Thursday, September 18, 2008

History adds come clarity to new crises

Yesterday morning after the big stock drop on Bloody Monday, as some experts were calling this week’s Wall Street woes, I listened to a radio commentator report in a gloomy tone that the Tuesday market was opening with the Dow Jones under 11,000 points for the first time in two months.

Yes, two months.

Not 27 months or six years or 34 years or for the first time since 1932. The Dow Jones was opening at its lowest point in TWO MONTHS.

How are we ever going to adjust to that calamity?

Yes, the U.S. economy is in trouble. People are hurting, compared to how they were living a couple of years ago. Jobs are being cut, the dollar isn’t buying as much, the body politic seems frozen by indecision and partisan gridlock. So how bad is it, really?

Unemployment is running at about 6 percent, maybe a tenth of a point or two higher. Not good, but not bad as a “crisis” goes. The housing market is in the tank, but that’s only compared to the boom of recent years when “starter” homes couldn’t be built fast enough to sell at $250,000.

Even with gasoline hovering at $4 a gallon in most markets this summer, the decrease in national mileage traveled was down only about 5 percent - hardly a sign of desperate times. Prices of food and other goods was increasing at about the same rate as the cost of energy, but the grocery shelves were amply stocked with fresh produce and popular restaurants still had waiting lines at their doors.

Now every home has at least one computer, three flat-screen TV sets and an inventory of iPods and other electronic gadgets to equip a squadron.

Our idea of hardship these days is having to cancel the premium service on our satellite TV programming.

As a friend of mine said recently, things are so bad that the nation’s war on poverty has become a war on obesity.

Yeah, things are tough.

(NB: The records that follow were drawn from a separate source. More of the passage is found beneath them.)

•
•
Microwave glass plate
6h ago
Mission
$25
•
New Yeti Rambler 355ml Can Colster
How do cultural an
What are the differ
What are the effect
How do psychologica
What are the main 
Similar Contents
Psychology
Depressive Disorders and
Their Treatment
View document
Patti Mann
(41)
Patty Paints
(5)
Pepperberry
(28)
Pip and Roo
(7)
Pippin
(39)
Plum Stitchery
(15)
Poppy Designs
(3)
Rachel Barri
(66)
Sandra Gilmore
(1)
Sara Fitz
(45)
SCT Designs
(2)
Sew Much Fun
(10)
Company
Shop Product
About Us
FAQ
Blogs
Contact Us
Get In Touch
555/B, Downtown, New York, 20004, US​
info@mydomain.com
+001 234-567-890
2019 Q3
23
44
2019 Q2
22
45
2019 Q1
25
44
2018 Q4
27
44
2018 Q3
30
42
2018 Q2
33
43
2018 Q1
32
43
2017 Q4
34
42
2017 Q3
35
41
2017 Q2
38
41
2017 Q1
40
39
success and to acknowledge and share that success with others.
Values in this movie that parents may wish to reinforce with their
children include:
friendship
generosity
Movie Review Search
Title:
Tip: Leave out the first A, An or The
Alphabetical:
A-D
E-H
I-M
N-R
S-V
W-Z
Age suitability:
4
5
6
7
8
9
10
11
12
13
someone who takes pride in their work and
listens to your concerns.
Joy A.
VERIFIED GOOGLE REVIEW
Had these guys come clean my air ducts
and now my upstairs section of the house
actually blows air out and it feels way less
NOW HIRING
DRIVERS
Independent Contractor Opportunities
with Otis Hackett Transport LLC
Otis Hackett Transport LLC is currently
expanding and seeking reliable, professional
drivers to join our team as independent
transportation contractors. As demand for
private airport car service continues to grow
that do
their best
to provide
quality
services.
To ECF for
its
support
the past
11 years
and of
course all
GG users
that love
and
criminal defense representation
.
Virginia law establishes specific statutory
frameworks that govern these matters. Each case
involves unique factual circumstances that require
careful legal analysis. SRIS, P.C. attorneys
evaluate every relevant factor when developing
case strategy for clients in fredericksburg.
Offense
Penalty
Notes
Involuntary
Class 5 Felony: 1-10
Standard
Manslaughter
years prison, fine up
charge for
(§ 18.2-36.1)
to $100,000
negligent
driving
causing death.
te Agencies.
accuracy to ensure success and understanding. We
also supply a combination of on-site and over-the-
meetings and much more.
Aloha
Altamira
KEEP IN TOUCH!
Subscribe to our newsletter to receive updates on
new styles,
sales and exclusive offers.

But compared to most of the world, we’re not even hurting yet. We’re more comfortable than any society in human history, we enjoy more freedom than any nation on the planet, we’re a people still full of innovation, our resources are bountiful and our homes are secure.

The only reason we think we’ve got it so bad is because we’ve had it so good.

Even after the devastating hit to our economy when terrorists struck the World Trade Center towers seven years ago, we fought back to all-time highs as measured by nearly every economic indicator. After what at the time seemed like a crippling blow to the nation’s knees, the nation was back on a roll in five short years.

By any standard, life is good. Our drinking water has never been cleaner, our cities’ skies have never been clearer, our lives have never been longer, our comforts have never been greater and our assets have never been more abundant.

Maybe some hard times would do us good.

I had the humbling experience this week of listening to a man recall the true hardships and human suffering of his parents, refugees in Europe at the end of World War II. They were among the millions of people who had been uprooted from their homelands during the war, wandering in fright as their fate was determined by forces well beyond their control.

Their families had been torn apart, their lives left tattered, their possessions contained in a single bag, their futures bleak, or worse.

Even as peace was declared and celebrated, they were among the millions of desperate people who were seemingly lost souls haunted by overwhelming hopelessness.

They knew true hardship, and their stories dumbfounded everyone in the room who listened.

Yes, today’s global economy is experiencing a few pains, and many of our family budgets are feeling a pinch. But a good dose of history can quickly put things in proper perspective.

Certainly there are causes for worry, and we can find grounds for concern.

After all, this week things are worse than they’ve been in TWO WHOLE MONTHS.